The man spread his hands, nodding to his right at the Janissaries. “I have not sold a thing! The Janissaries confiscated most of my stock just because it was imported.”

“Do you know Tarik Barleti, their captain?”

“Eh, he’s around here somewhere, no doubt. An arrogant man, but-” The merchant was about to go on but interrupted himself, freezing up before reverting to his sales patter, his eyes focused not on Ezio but well beyond him. “You insult me, sir! I cannot take less than two hundred akce for this! That is my final offer.”

Ezio turned slightly and followed the man’s gaze. Three Janissaries were approaching, not fifty feet away.

“When I find him, I will ask him about your rugs,” Ezio promised the merchant quietly as he turned to go.

“You drive a hard bargain, stranger!” the merchant called after him. “Shall we compromise at one-eighty? One hundred eighty akce, and we part as friends!”

But Ezio was no longer listening. He was following the group, shadowing them at a safe distance, hoping they might lead him to Tarik Barleti. They were not walking idly-they had the look of men going to some kind of appointment. But he had to be vigilant-not only to keep his quarry in sight but to avoid detection himself, and the crowded lanes of the souk both helped and hindered him in his task. The merchant had said the captain would be somewhere in the Bazaar, but the Bazaar was a big place-a confusing labyrinth of stalls and shops, a small city in itself.

But at length his patience paid off, and the men he was following arrived at a crossroads in the lanes which broadened out into a little square with a coffee shop on each corner. In front of one stood the big captain with the grizzled beard. The beard was as much a mark of his rank as his resplendent uniform. He was clearly no slave.

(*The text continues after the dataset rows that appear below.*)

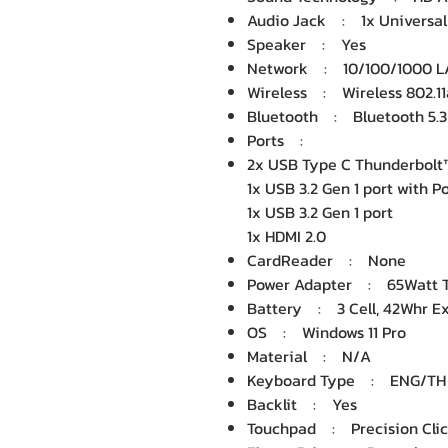
Audio Jack : 1x Universal
Speaker : Yes
Network : 10/100/1000 
Wireless : Wireless 802.11
Bluetooth : Bluetooth 5.3
Ports :
2x USB Type C Thunderbolt™
1x USB 3.2 Gen 1 port with 
1x USB 3.2 Gen 1 port
1x HDMI 2.0
CardReader : None
Power Adapter : 65Watt T
Battery : 3 Cell, 42Whr E
OS : Windows 11 Pro
Material : N/A
Keyboard Type : ENG/TH Si
Backlit : Yes
Touchpad : Precision Clic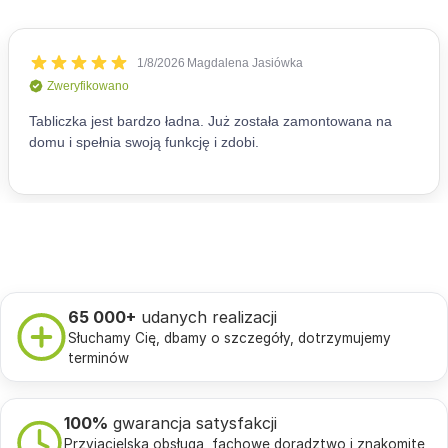
65 000+
udanych realizacji
Słuchamy Cię, dbamy o szczegóły, dotrzymujemy
terminów
100%
gwarancja satysfakcji
Przyjacielska obsługa, fachowe doradztwo i znakomite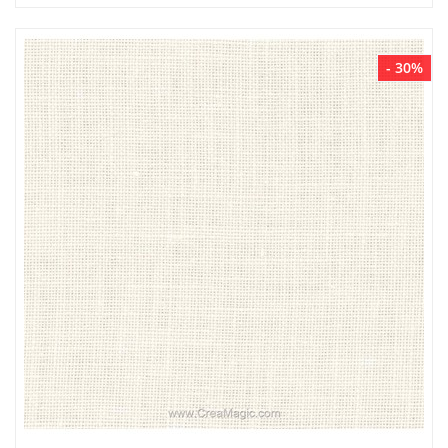
- 30%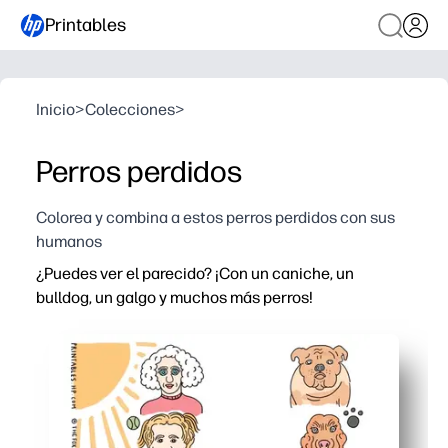
Printables
Inicio
>
Colecciones
>
Perros perdidos
Colorea y combina a estos perros perdidos con sus
humanos
¿Puedes ver el parecido? ¡Con un caniche, un
bulldog, un galgo y muchos más perros!
Por qué funciona:
Simplemente imprime y listo para combinar y divertirte: s
Mejorarás la observación y el razonamiento visual a me
Aumentan el vocabulario con nombres de razas y palabr
Flexible para el hogar o la clase: perfecto para los des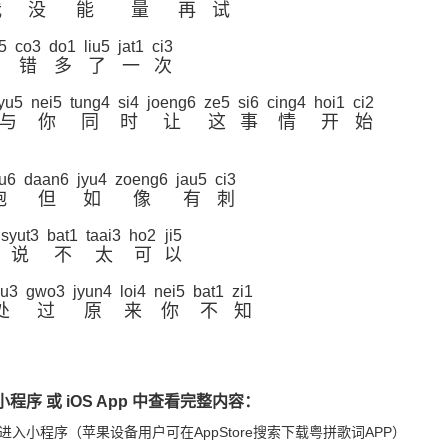
我
没
能
量
再
试
5
co3
do1
liu5
jat1
ci3
错
多
了
一
次
jyu5
nei5
tung4
si4
joeng6
ze5
si6
cing4
hoi1
ci2
与
你
同
时
让
这
事
情
开
始
u6
daan6
jyu4
zoeng6
jau5
ci3
抱
但
如
像
有
刺
syut3
bat1
taai3
ho2
ji5
说
不
太
可
以
yu3
gwo3
jyun4
loi4
nei5
bat1
zi1
处
过
原
来
你
不
知
程序 或 iOS App 中查看完整内容：
进入小程序（苹果设备用户可在AppStore搜索下载粤拼歌词APP）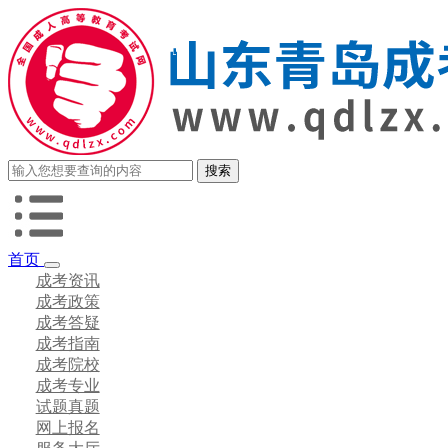
首页
成考资讯
成考政策
成考答疑
成考指南
成考院校
成考专业
试题真题
网上报名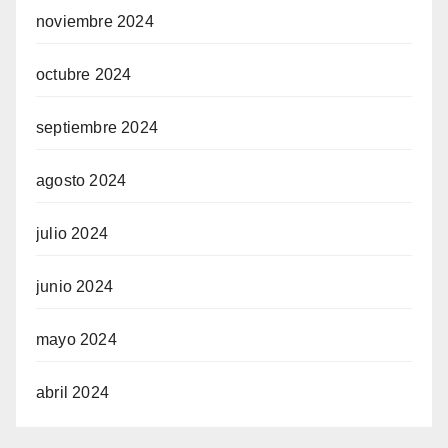
noviembre 2024
octubre 2024
septiembre 2024
agosto 2024
julio 2024
junio 2024
mayo 2024
abril 2024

Ezio crept as close as he could, to hear what was being said.

“Are you ready?” he asked his men, and they nodded their assent. “This is an important meeting. Make sure I am not being followed.”

They nodded again and split up, disappearing into the Bazaar in different directions. Ezio knew they would be looking for any sign of an Assassin in the crowds, and for one heartstopping moment one of the soldiers seemed to catch his eye, but then the moment passed, and the man was gone. Waiting as long as he dared, he set off in pursuit of the captain.

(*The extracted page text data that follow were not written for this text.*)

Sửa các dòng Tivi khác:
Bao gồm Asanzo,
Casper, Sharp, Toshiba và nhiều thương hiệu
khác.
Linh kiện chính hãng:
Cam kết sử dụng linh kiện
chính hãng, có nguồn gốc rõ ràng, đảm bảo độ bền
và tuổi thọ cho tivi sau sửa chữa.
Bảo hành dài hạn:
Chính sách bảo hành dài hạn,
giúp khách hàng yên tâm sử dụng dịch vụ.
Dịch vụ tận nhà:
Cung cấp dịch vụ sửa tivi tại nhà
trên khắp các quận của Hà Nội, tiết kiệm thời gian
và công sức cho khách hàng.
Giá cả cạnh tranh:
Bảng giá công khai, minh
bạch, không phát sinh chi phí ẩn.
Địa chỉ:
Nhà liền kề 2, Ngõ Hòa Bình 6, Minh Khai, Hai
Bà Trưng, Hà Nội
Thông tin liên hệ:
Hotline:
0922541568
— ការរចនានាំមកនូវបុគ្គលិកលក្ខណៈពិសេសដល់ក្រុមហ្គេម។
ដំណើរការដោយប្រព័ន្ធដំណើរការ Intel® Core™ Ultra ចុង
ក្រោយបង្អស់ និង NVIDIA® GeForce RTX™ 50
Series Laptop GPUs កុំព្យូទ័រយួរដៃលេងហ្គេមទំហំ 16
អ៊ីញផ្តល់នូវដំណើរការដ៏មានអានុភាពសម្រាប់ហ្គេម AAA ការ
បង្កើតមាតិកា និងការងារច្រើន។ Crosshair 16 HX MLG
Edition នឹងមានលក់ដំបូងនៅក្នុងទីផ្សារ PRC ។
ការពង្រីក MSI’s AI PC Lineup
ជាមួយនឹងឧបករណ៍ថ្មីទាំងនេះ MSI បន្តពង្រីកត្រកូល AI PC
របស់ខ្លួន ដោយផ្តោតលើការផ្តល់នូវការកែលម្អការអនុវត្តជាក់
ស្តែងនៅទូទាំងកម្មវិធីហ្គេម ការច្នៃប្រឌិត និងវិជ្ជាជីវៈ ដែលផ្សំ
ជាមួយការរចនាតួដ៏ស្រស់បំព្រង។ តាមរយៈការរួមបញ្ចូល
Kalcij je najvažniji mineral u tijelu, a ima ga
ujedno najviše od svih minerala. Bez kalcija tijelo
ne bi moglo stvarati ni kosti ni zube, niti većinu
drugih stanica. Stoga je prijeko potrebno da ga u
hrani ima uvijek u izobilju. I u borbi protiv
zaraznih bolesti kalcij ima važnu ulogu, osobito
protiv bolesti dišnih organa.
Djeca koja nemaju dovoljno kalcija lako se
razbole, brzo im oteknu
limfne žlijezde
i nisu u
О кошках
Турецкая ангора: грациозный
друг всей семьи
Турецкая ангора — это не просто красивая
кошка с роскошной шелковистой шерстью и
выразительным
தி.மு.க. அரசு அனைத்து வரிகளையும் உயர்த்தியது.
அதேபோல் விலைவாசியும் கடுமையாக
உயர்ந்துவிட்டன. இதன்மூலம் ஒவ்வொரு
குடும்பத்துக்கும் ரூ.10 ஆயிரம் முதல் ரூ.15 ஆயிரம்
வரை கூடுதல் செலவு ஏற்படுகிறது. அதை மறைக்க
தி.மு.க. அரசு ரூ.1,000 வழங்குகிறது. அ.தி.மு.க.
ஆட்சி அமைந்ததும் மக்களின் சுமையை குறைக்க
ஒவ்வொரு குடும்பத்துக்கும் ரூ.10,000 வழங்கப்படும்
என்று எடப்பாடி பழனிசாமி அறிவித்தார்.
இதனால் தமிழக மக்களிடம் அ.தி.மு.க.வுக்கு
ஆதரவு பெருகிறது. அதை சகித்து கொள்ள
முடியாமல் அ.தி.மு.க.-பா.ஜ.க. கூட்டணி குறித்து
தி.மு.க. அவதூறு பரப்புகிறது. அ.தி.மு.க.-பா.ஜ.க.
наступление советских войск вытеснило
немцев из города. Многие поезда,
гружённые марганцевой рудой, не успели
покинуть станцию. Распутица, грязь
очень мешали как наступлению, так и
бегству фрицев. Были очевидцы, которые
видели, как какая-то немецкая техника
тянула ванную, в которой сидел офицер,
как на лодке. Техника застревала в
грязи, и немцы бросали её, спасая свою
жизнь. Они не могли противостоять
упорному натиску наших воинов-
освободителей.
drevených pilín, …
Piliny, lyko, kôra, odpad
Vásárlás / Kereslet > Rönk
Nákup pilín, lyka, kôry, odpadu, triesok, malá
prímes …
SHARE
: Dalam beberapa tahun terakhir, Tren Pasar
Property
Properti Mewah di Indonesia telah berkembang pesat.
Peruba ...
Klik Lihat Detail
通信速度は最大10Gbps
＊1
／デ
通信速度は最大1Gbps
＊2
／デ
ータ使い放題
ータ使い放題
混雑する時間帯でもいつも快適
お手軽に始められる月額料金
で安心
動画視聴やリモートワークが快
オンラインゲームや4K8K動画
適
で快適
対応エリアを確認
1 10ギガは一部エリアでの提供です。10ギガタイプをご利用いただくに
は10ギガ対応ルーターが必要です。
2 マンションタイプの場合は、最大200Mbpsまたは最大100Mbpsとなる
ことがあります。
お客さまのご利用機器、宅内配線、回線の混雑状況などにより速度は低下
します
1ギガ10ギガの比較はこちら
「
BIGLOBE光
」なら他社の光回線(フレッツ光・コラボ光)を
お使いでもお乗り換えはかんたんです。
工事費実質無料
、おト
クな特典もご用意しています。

Barleti hadn’t gone far before he came to another Janissary, a lieutenant, who to the casual eye would have just seemed to be window-shopping in front of an armorer’s establishment. Ezio had already noticed that Janissaries were the only people not to be badgered by the traders.

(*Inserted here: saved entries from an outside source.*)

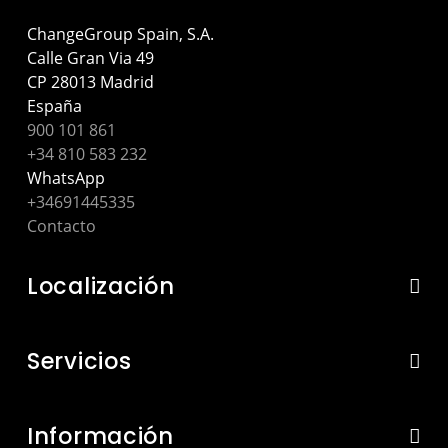
ChangeGroup Spain, S.A.
Calle Gran Via 49
CP 28013 Madrid
España
900 101 861
+34 810 583 232
WhatsApp
+34691445335
Contacto
Localización
Servicios
Información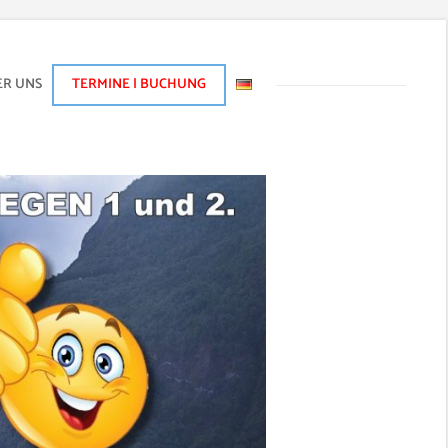
ER UNS
TERMINE | BUCHUNG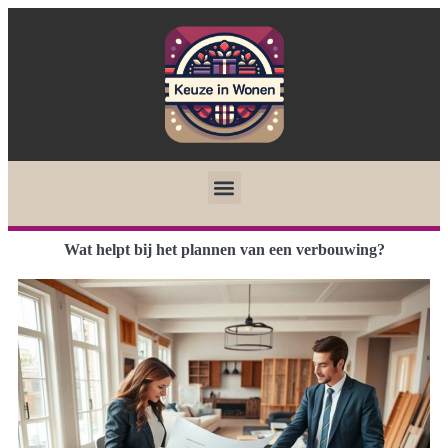
Wat helpt bij het plannen van een verbouwing?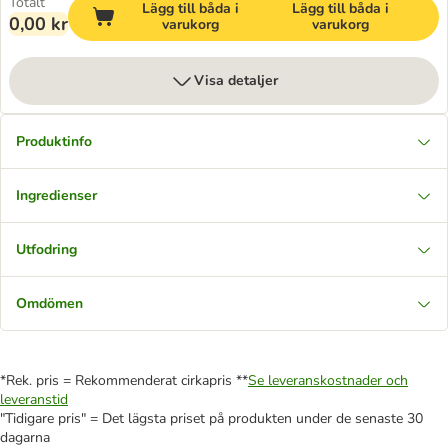
Totalt
Lägg till båda i
Lägg till båda i
0,00 kr
varukorg
varukorg
Visa detaljer
Produktinfo
Ingredienser
Utfodring
Omdömen
*Rek. pris = Rekommenderat cirkapris **
Se leveranskostnader och
leveranstid
"Tidigare pris" = Det lägsta priset på produkten under de senaste 30
dagarna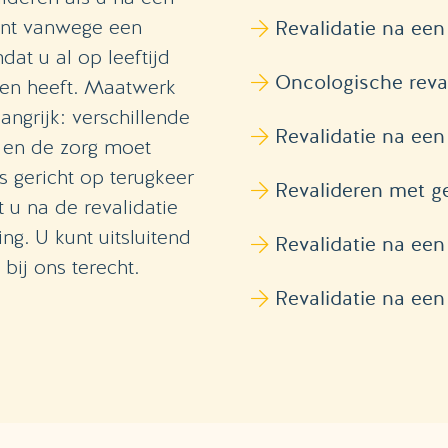
unt vanwege een
Revalidatie na een
at u al op leeftijd
Oncologische reval
ten heeft. Maatwerk
angrijk: verschillende
Revalidatie na een
l en de zorg moet
 gericht op terugkeer
Revalideren met 
t u na de revalidatie
ng. U kunt uitsluitend
Revalidatie na ee
bij ons terecht.
Revalidatie na ee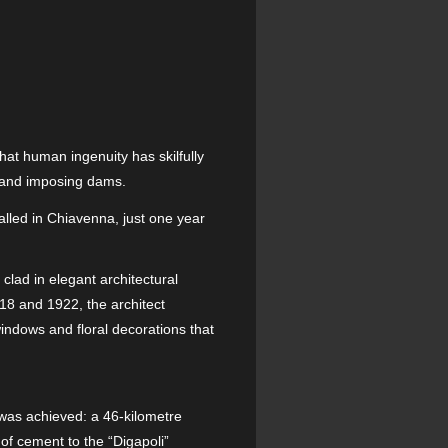
hat human ingenuity has skilfully
es and imposing dams.
talled in Chiavenna, just one year
clad in elegant architectural
918 and 1922, the architect
windows and floral decorations that
was achieved: a 46-kilometre
 of cement to the “Digapoli”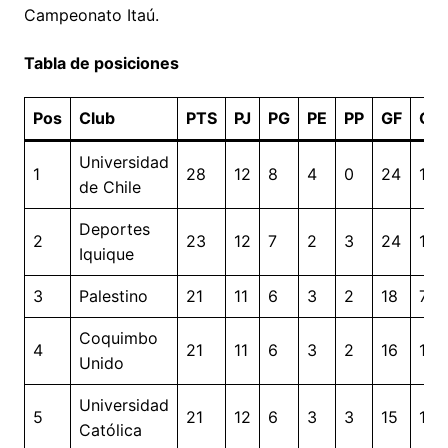
Campeonato Itaú.
Tabla de posiciones
Pos
Club
PTS
PJ
PG
PE
PP
GF
GC
Universidad
1
28
12
8
4
0
24
10
de Chile
Deportes
2
23
12
7
2
3
24
18
Iquique
3
Palestino
21
11
6
3
2
18
7
Coquimbo
4
21
11
6
3
2
16
10
Unido
Universidad
5
21
12
6
3
3
15
11
Católica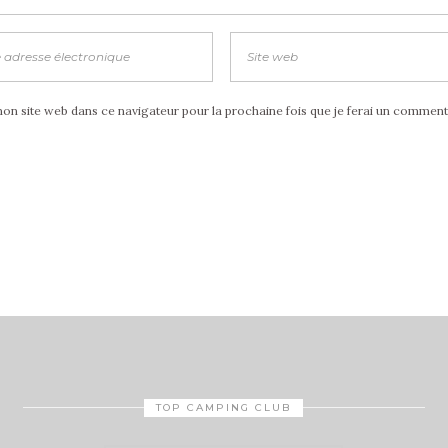
n site web dans ce navigateur pour la prochaine fois que je ferai un comment
TOP CAMPING CLUB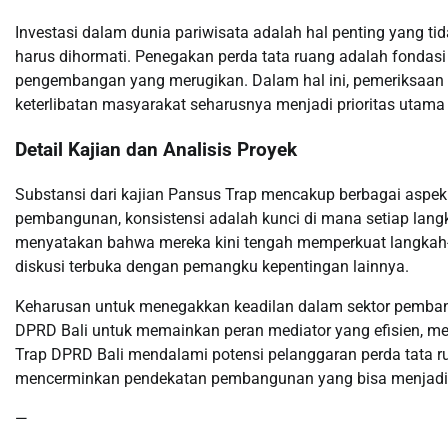
Investasi dalam dunia pariwisata adalah hal penting yang tid
harus dihormati. Penegakan perda tata ruang adalah fondasi 
pengembangan yang merugikan. Dalam hal ini, pemeriksaan d
keterlibatan masyarakat seharusnya menjadi prioritas utama
Detail Kajian dan Analisis Proyek
Substansi dari kajian Pansus Trap mencakup berbagai aspek 
pembangunan, konsistensi adalah kunci di mana setiap lang
menyatakan bahwa mereka kini tengah memperkuat langkah-l
diskusi terbuka dengan pemangku kepentingan lainnya.
Keharusan untuk menegakkan keadilan dalam sektor pemban
DPRD Bali untuk memainkan peran mediator yang efisien, men
Trap DPRD Bali mendalami potensi pelanggaran perda tata ruan
mencerminkan pendekatan pembangunan yang bisa menjadi ins
—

“What news?” Barleti said as he drew level with the soldier.

“Manuel has agreed to meet you, Tarik. He’s waiting by the Arsenal Gate.”

Ezio pricked up his ears at the name.

“An eager old weasel, isn’t he?” Tarik said flatly. “Come.”

They set off, out of the Bazaar, and into the city streets. It was a long way to the Arsenal, which was situated on the north side of the Golden Horn, farther to the west, but they showed no sign of taking any kind of transport yet, and Ezio followed them on foot. A matter of a couple of miles-and he would have to be careful when they took the ferry across the Horn. But his task was made easier by the fact that the two men were engrossed in conversation, most of which Ezio managed to catch. It was not hard to blend in, in the streets of Constantinople, crowded with people from all over Europe and Asia.

“How did Manuel look? Was he nervous? Or cagey?” Tarik asked.

“He was his usual self. Impatient and discourteous.”

“Hmn. I suppose he has earned that right. Have there been dispatches from the sultan?”

“The last news was a week ago. Bayezid’s letter was short and full of sad tidings.”

Tarik shook his head. “I could not imagine being at such odds with my own son.”